VGS
Bekijk hier de lezingen van prof. dr. H. van den Belt en prof. mr. dr. F.T. Oldenhuis

De spanning tussen artikel 23 en artikel 36

Het is een zekere vanzelfsprekendheid dat we in reformatorische kring erg voor de vrijheid van onderwijs zijn en dat we daar gebruik van maken. Maar bij de vrijheid van godsdienst wordt het spannender. Hoe zit dat nu met die spanning tussen artikel 23 van de grondwet en artikel 36 van onze Nederlandse Geloofsbelijdenis?

Van wie is de school?

De school is van God. De aarde is des HEEREN, mitsgaders haar volheid. Alle dingen zijn geoorloofd, want de aarde is van de Heere. Maar je kunt datzelfde argument uit Psalm 24 ook omkeren. Als iemand iets expliciet als afgodenoffer presenteert, eet het dan niet, want de aarde is van de Heere.

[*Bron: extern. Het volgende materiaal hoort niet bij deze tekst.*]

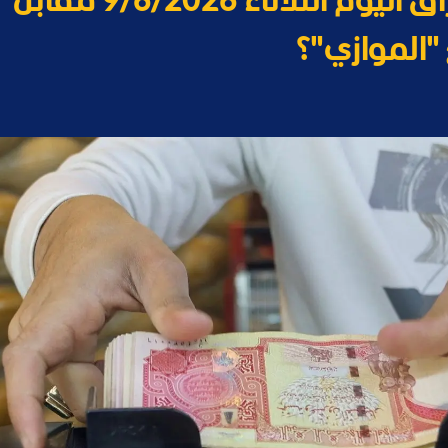
سعر صرف الدولار في العراق اليوم الثلاثاء 9/6/2026 مقابل
 "الموازي"؟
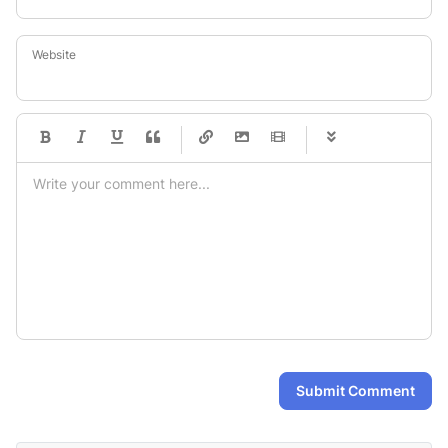
Website
-
-
-
-
-
-
-
-
-
-
-
-
-
-
-
-
-
-
-
-
-
-
-
-
-
-
-
-
-
-
Submit Comment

In de Bijbel vinden we geen voorschriften met betrekking tot het onderwijs. We vinden wel voorbeelden van scholing in de Bijbel. Ondanks de niet-ideale omstandigheden heeft het onderwijs de leerlingen wel gevormd tot leiders die door God gebruikt werden in moeilijke situaties. Hieruit kunnen we niet direct afleiden van wie de school is. Wel valt op dat waar sprake is van onderwijs naast de opvoeding thuis, dat meestal door een wereldlijke of geestelijke overheid wordt georganiseerd. Het lijkt belangrijk te zijn dat de docenten een bepaalde expertise hebben en dat er instellingen zijn waar professionals hun kennis overdragen op kinderen en jongeren. In de Bijbel is het onderwijs dus – in tegenstelling tot de opvoeding – geen primaire roeping van de ouders, maar van de overheid.

In de tijd van de reformatie en de nadere reformatie werd het onderwijs nadrukkelijk als taak van de kerk en de christelijke overheid gezien. Artikel 21 van de Dordtse Kerkorde zegt dat de kerkenraden er op toe moesten zien dat er goede schoolmeesters zijn, die de kinderen ook in de godzaligheid en de Catechismus onderwijzen. Maar de overheid was uiteindelijk verantwoordelijk voor de financiering van kerk en school.

De vrijheid van onderwijs staat al decennia lang onder druk. De discussie gaat vaak om de randvoorwaarden rond artikel 23. Vanwege de verwevenheid met het hele stelsel staat de school uiteindelijk sterker dan de staat. Daar mag je geen misbruik van maken, maar het mag misschien wel enige relativering van de zorgen geven.

Godsregering in het publieke domein is essentieel voor de toekomst. Kunnen we die notie van de theocratie toepassen op de vrijheid van onderwijs? We moeten artikel 36 lezen als een oproep aan de overheid om niet langer partij te kiezen voor de onderdrukkende macht, maar voor de waarheid. Het probleem is dat het artikel geworden is tot een soort blauwdruk voor de inrichting van de samenleving in een context waarin de gereformeerde kerk de meerderheid had.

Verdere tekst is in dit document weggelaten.